Dear social media savvy youth, let the grandma sell her papads only to the neighbours

I am watching yet another advertisement having the theme of an old lady helped by social media to sell her homemade product on-line and turning it into a brand.

As the advertisement ends with the grand old lady posing in front of her product displayed in a mall as a brand, I get really amused about the power of the eternal fakery, whereby linking something with a human angle can sell a total lie!

One of the most popular themes of adverting used by internet providers, social media platforms and even the government is to make it appear as if the instant and global reach of the internet is ushering in an age of entrepreneurship of a different kind.

The new age business model appears to have old grand moms and poor village craftsmen reaching the global market thanks to the “open” and “free” platform that the internet/social media offers and finding traction with the young customers filled to the brim by the milk of human kindness lapping up the products of these underdogs to help them grow into large businesses.

Doing business, actually an act of making profit never looked so wonderful, with happy faces all around, as it seem to mean opportunity for the talented as young kids (who appear to have nothing much to do but do Yoga, drink coffee, shop and play with their pets) will give them a market.

We seem to be thinking that we can have capitalism building a world of equal opportunities, a socialist’s dream!

But I am sorry to say that this is as far from truth as New York City is from Augusta, Australia.

The problem with the rosy advertisement of a grandma going global is that it is not showing the actual journey of any business that grows big, as with or without social media and young buyers, a business-building a brutal process of crushing the opposition by capturing their turf.

What the young kids are not realizing is that when one grandma goes global with some influencer kid showing her wrinkled face on Instagram and moving hearts to order her papad, ten more grandmas who are also making papad at home lose their small market.

If a grandma is making papad at home, it is best that she has a small local market, as it will leave room for similar other grandmas and all the grandmas will have enough to survive on. If one grandma is put on the path to wealth by a kid moved emotionally by her “plight”, she will destroy the socialist model of having enough for her needs and force all other grandmas to either go out of their small businesses or join her as workers.

The bitter truth that the young, especially the urban kids need to wake up to is that internet or social media is not a socialist tool.

These technologies are amplifiers and, at this point they seem to head the same old way of becoming weapons for the greedy and powerful to use.

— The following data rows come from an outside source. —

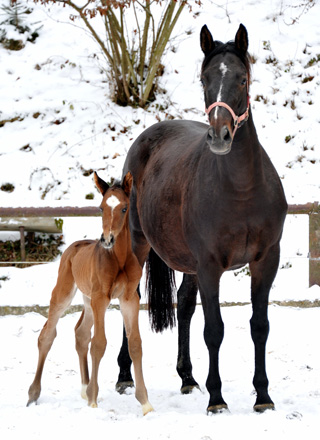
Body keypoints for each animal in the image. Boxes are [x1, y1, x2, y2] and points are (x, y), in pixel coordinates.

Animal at [26, 172, 153, 416]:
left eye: (124, 208)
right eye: (101, 207)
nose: (107, 239)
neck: (118, 259)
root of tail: (73, 246)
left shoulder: (129, 299)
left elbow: (135, 344)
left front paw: (145, 403)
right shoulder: (101, 298)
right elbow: (99, 343)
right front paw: (94, 401)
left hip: (88, 300)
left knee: (81, 333)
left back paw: (84, 389)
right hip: (65, 293)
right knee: (47, 335)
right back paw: (33, 394)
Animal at [115, 23, 288, 416]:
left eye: (242, 79)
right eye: (205, 79)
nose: (220, 135)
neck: (241, 189)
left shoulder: (265, 260)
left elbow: (260, 326)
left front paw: (263, 396)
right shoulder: (210, 265)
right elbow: (215, 330)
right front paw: (217, 398)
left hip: (188, 262)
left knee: (184, 303)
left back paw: (187, 377)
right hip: (139, 244)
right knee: (130, 297)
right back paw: (124, 375)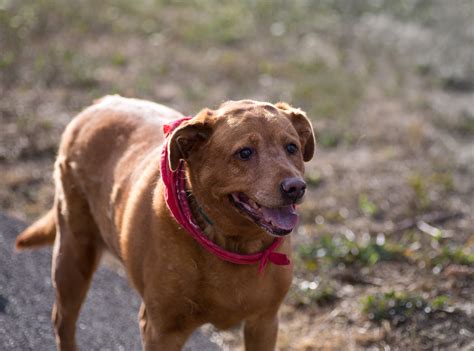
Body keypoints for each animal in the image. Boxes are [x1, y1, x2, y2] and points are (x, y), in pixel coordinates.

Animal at [15, 95, 314, 350]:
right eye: (245, 153)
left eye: (291, 148)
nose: (295, 187)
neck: (233, 244)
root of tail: (100, 103)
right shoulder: (162, 331)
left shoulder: (263, 323)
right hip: (73, 255)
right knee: (62, 321)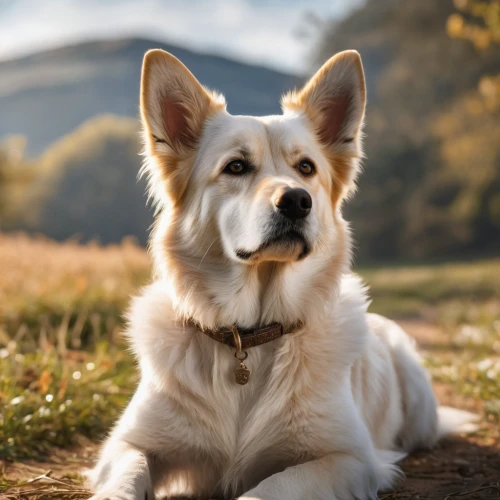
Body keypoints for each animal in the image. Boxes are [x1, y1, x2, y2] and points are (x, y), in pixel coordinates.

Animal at [88, 47, 474, 500]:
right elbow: (124, 478)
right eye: (236, 167)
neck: (249, 335)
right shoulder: (128, 443)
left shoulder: (348, 458)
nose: (296, 201)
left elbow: (269, 487)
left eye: (306, 167)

If the young really want a world where everyone is successful and happy, it is surely not going to come through internet and social media augmenting greed.

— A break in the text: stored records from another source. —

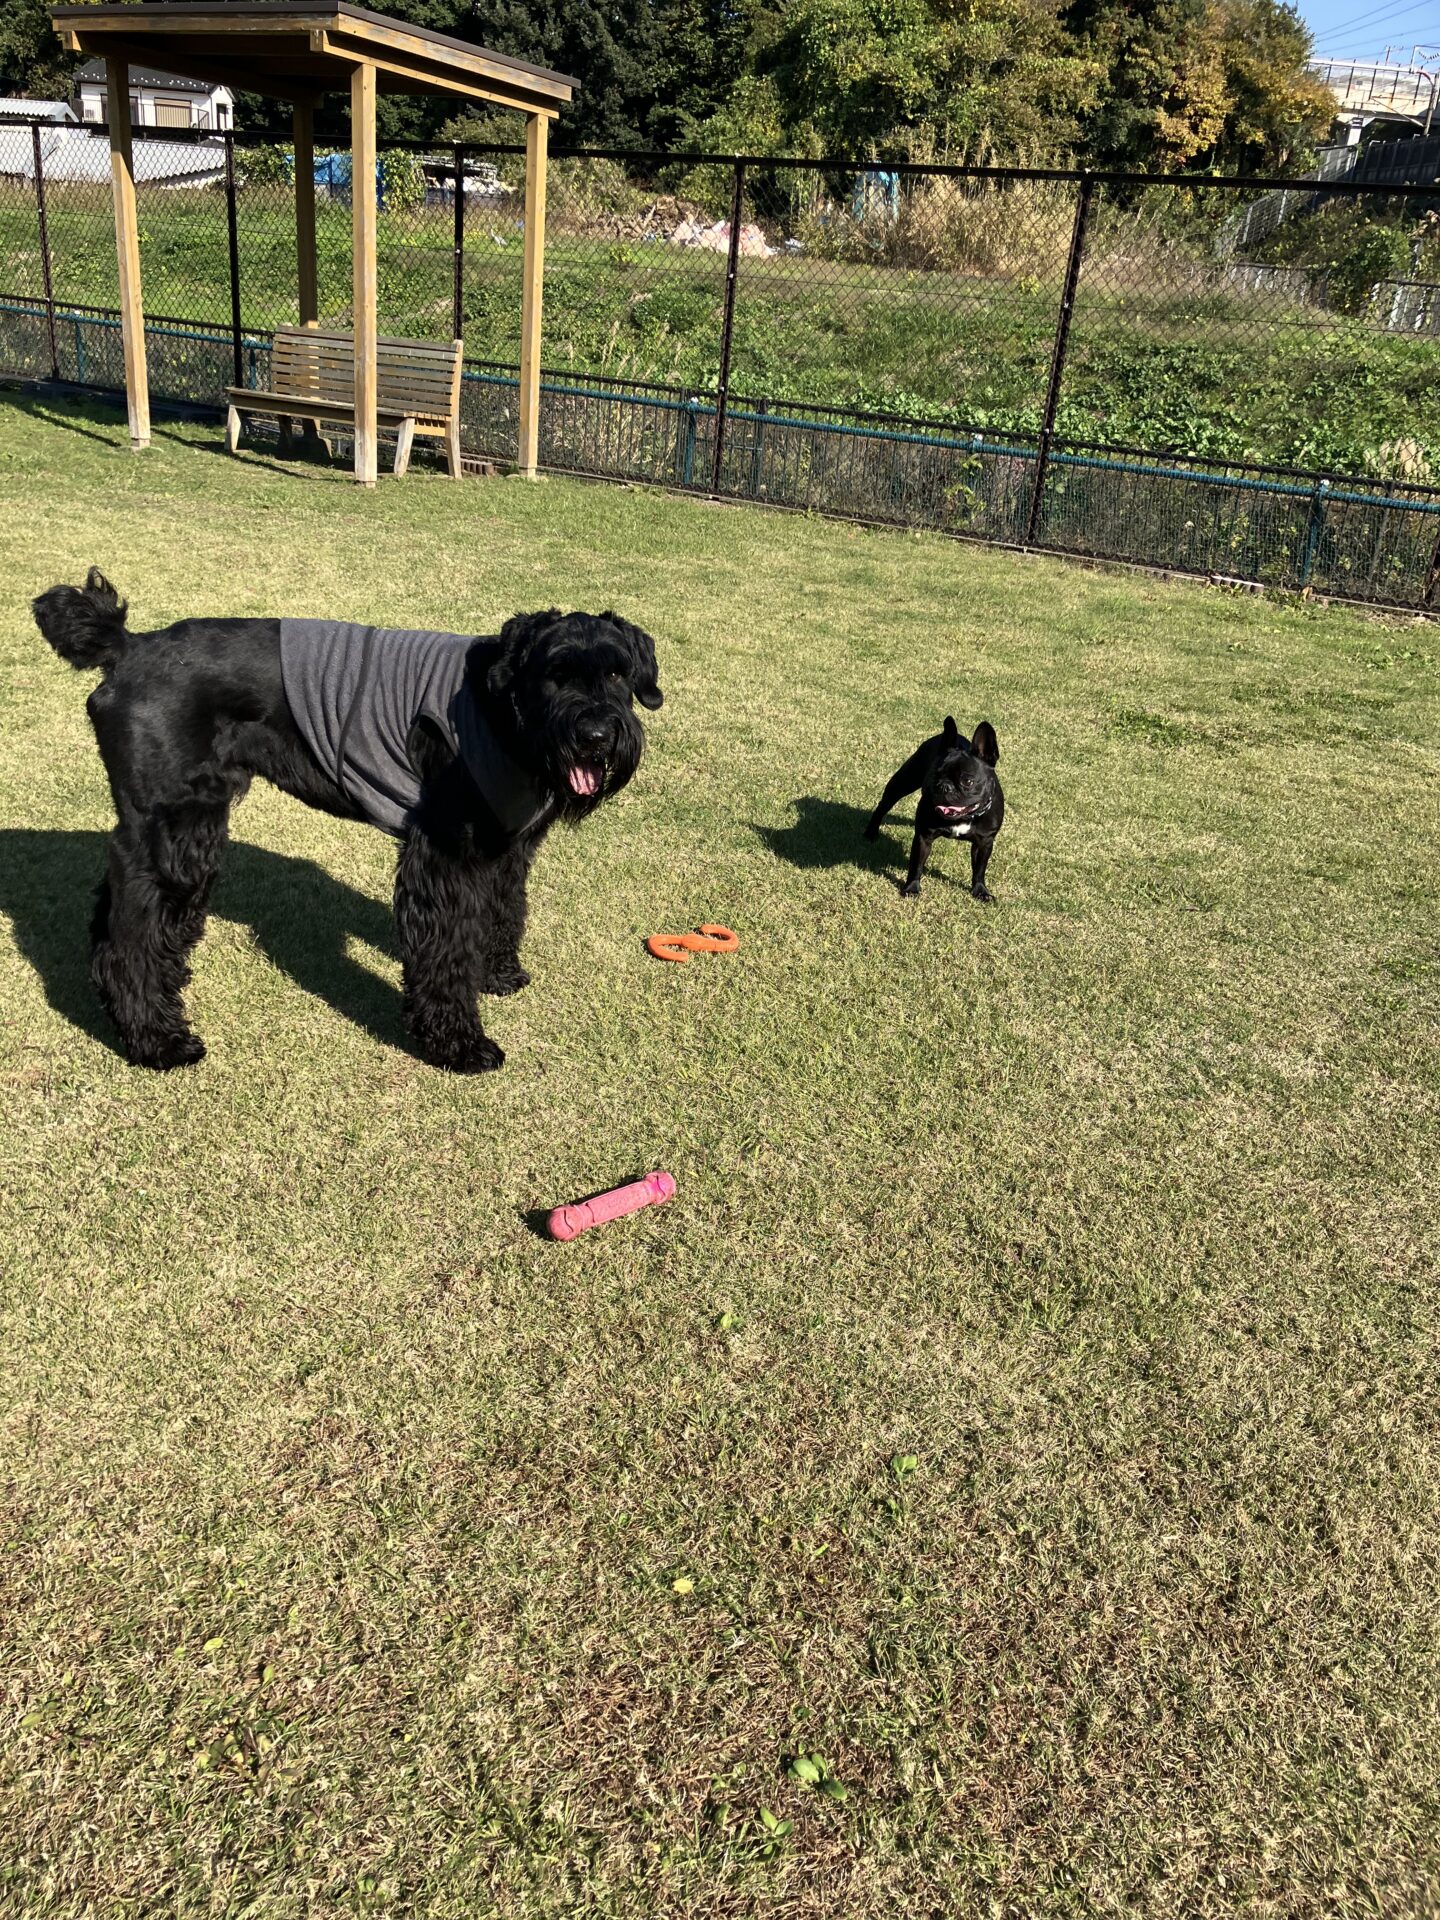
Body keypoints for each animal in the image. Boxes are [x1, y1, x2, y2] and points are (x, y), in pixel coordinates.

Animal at [32, 570, 662, 1072]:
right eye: (554, 674)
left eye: (618, 675)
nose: (595, 735)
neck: (504, 712)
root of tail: (127, 648)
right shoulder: (446, 855)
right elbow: (446, 949)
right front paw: (458, 1044)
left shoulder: (506, 847)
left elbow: (503, 910)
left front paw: (498, 973)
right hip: (177, 830)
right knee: (132, 933)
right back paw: (157, 1039)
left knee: (119, 913)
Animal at [863, 716, 1003, 900]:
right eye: (935, 774)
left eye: (968, 781)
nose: (943, 786)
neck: (963, 817)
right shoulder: (923, 837)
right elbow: (916, 866)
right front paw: (912, 888)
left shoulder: (984, 843)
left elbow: (979, 869)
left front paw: (980, 891)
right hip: (902, 782)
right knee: (882, 807)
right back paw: (871, 833)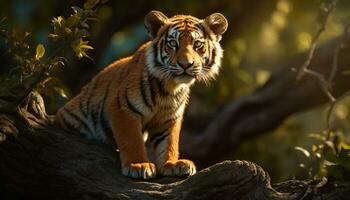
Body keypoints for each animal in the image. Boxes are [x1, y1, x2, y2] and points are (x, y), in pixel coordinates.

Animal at [56, 10, 228, 180]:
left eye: (197, 44)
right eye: (173, 43)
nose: (185, 64)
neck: (170, 88)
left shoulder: (169, 118)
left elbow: (169, 143)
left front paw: (172, 164)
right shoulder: (122, 108)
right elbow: (131, 139)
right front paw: (138, 165)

Such a world will be possible only if the next-gen is able to accept the dictum of small is beautiful.

What the youth need to realize is that a grandma selling papads to a few households nearby is not actually unhappy or unsuccessful.

She doesn’t need to access a larger market or become a brand with the help of social media; and if she does, it is extremely likely that she will be a rich but very unhappy and stressed person.

If young want to live the life they are living on social media and advertisement, it will be possible only if they understand that the world can be a happy place only if it is freed from the greed of amassing and hoarding wealth.

If they feel that building massive businesses and hoarding the millions (that they will never need in most cases) is recognized as success, the story of the next-gen will be the same as all the generations that have passed before them.



Views expressed above are the author’s own.